HOW TO COMPLETE THIS TASK — Look below for the line that contains "Stand on the" and the line that contains "drag(694, 274, 683, 297)", then restate both of them and every line in between, exactly. No picture goes in the copy.

TASK DATA —
------------------------

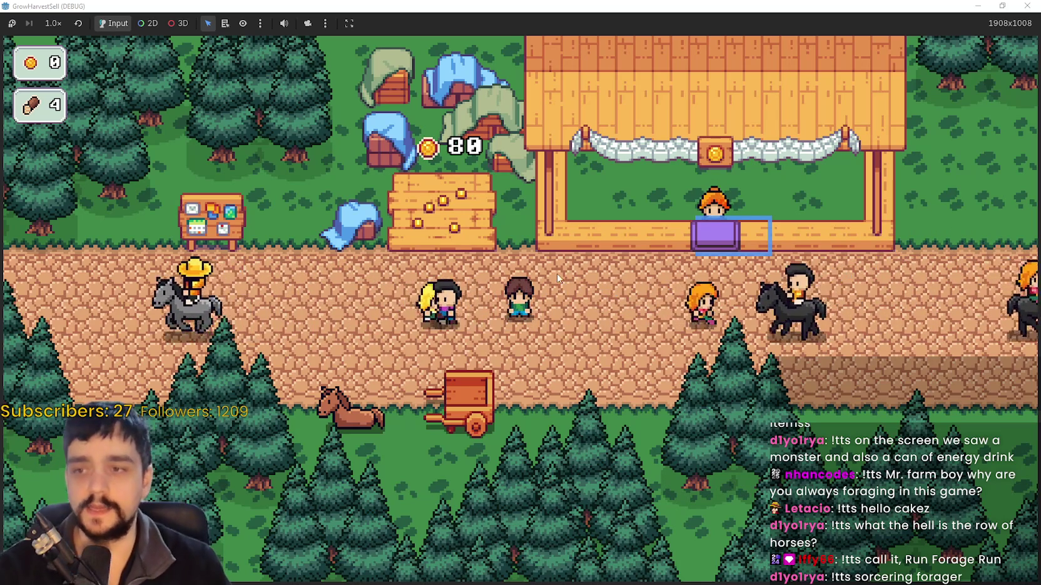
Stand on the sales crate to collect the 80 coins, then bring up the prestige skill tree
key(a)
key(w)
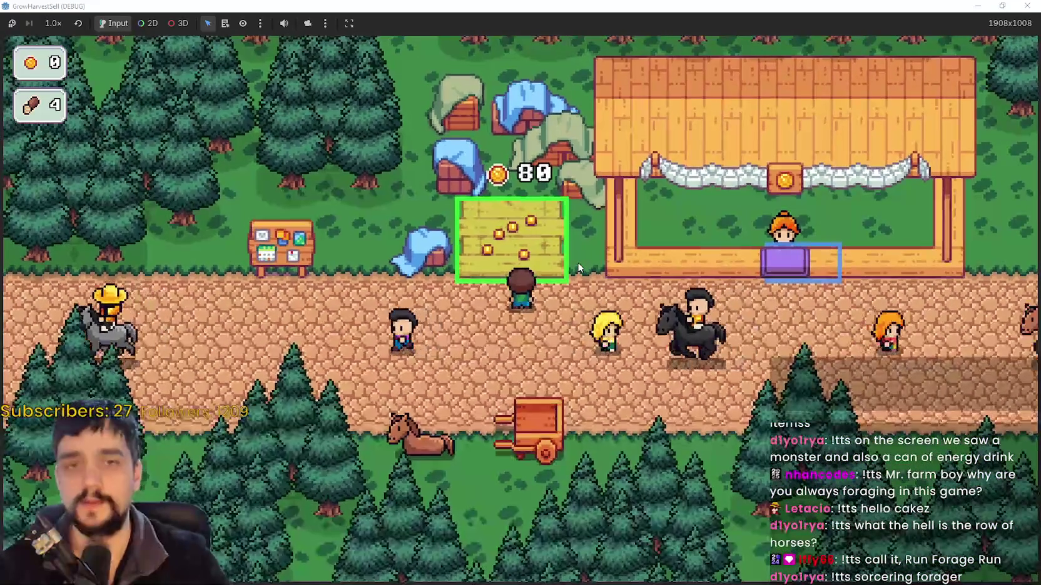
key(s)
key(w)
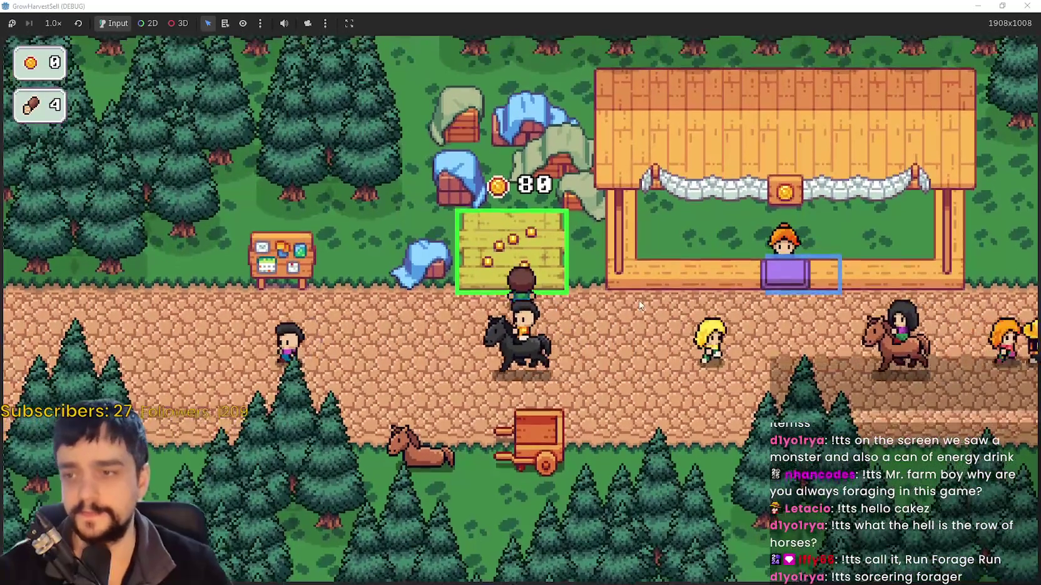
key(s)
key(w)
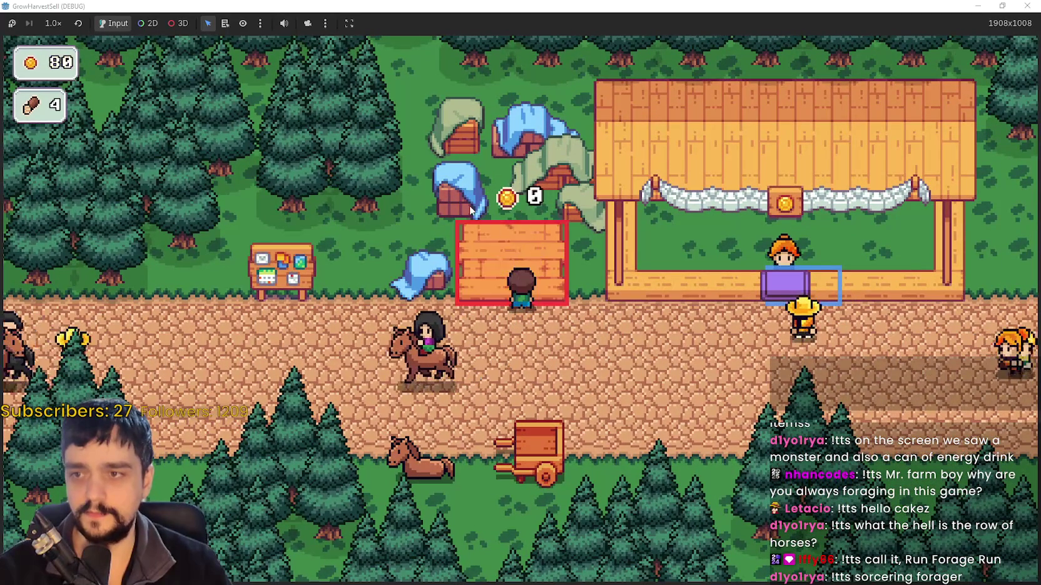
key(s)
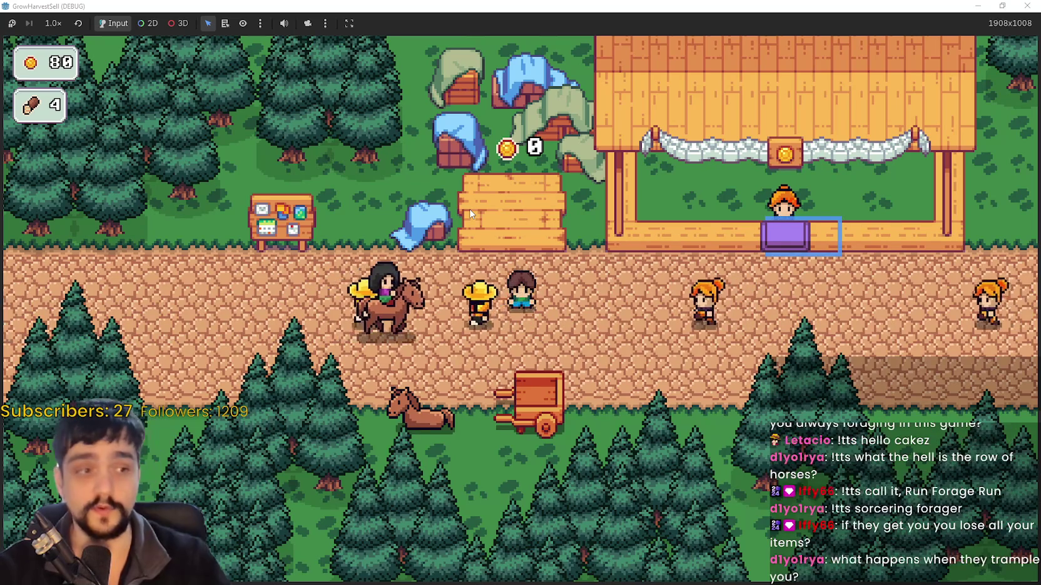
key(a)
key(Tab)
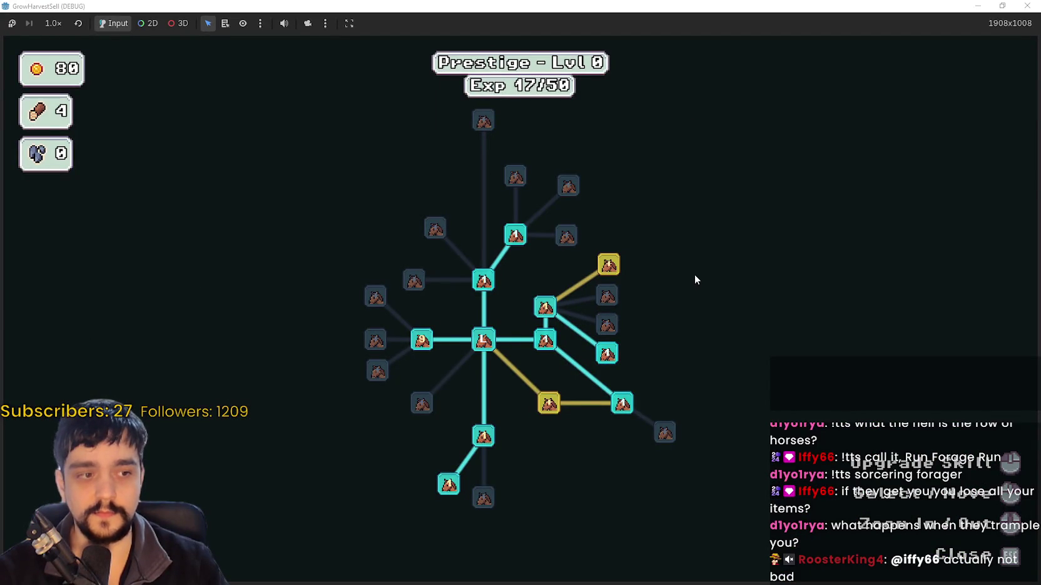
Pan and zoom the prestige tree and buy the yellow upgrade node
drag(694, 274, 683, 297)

------------------------

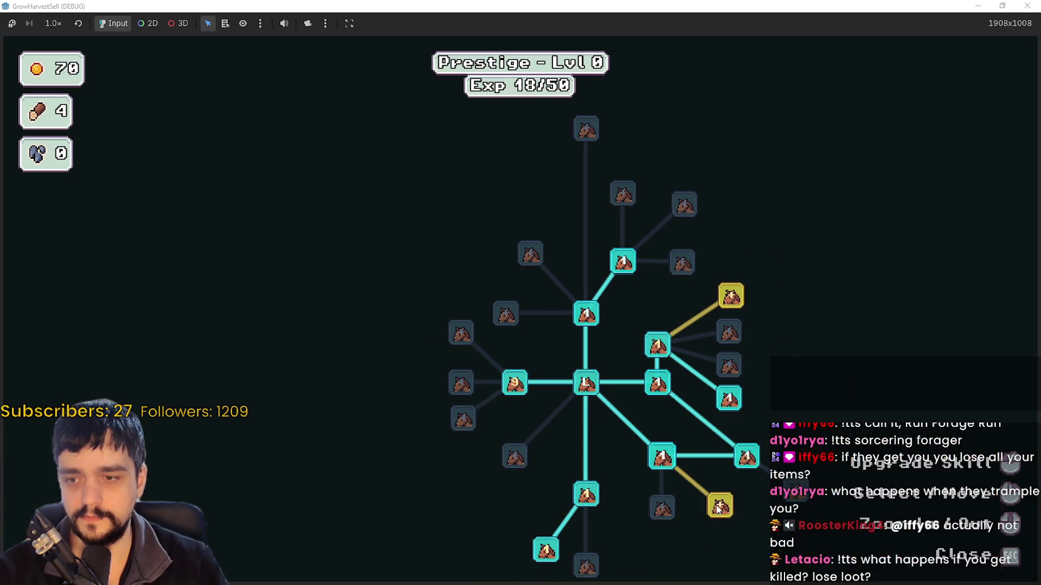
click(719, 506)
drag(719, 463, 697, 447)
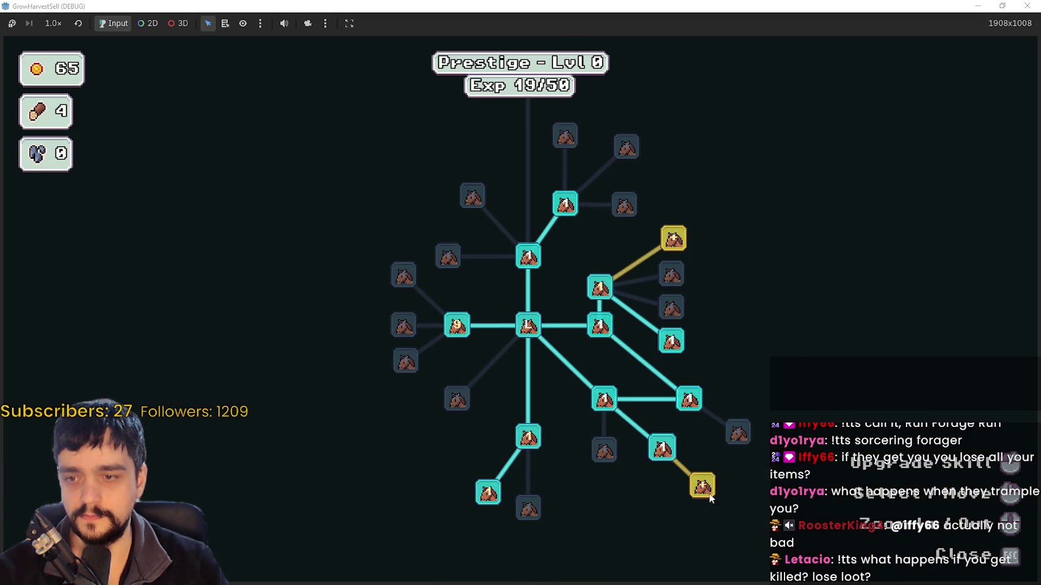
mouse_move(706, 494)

------------------------

OUTPUT FOR THIS EXERCISE —
Stand on the sales crate to collect the 80 coins, then bring up the prestige skill tree
key(a)
key(w)
key(s)
key(w)
key(s)
key(w)
key(s)
key(a)
key(Tab)
Pan and zoom the prestige tree and buy the yellow upgrade node
drag(694, 274, 683, 297)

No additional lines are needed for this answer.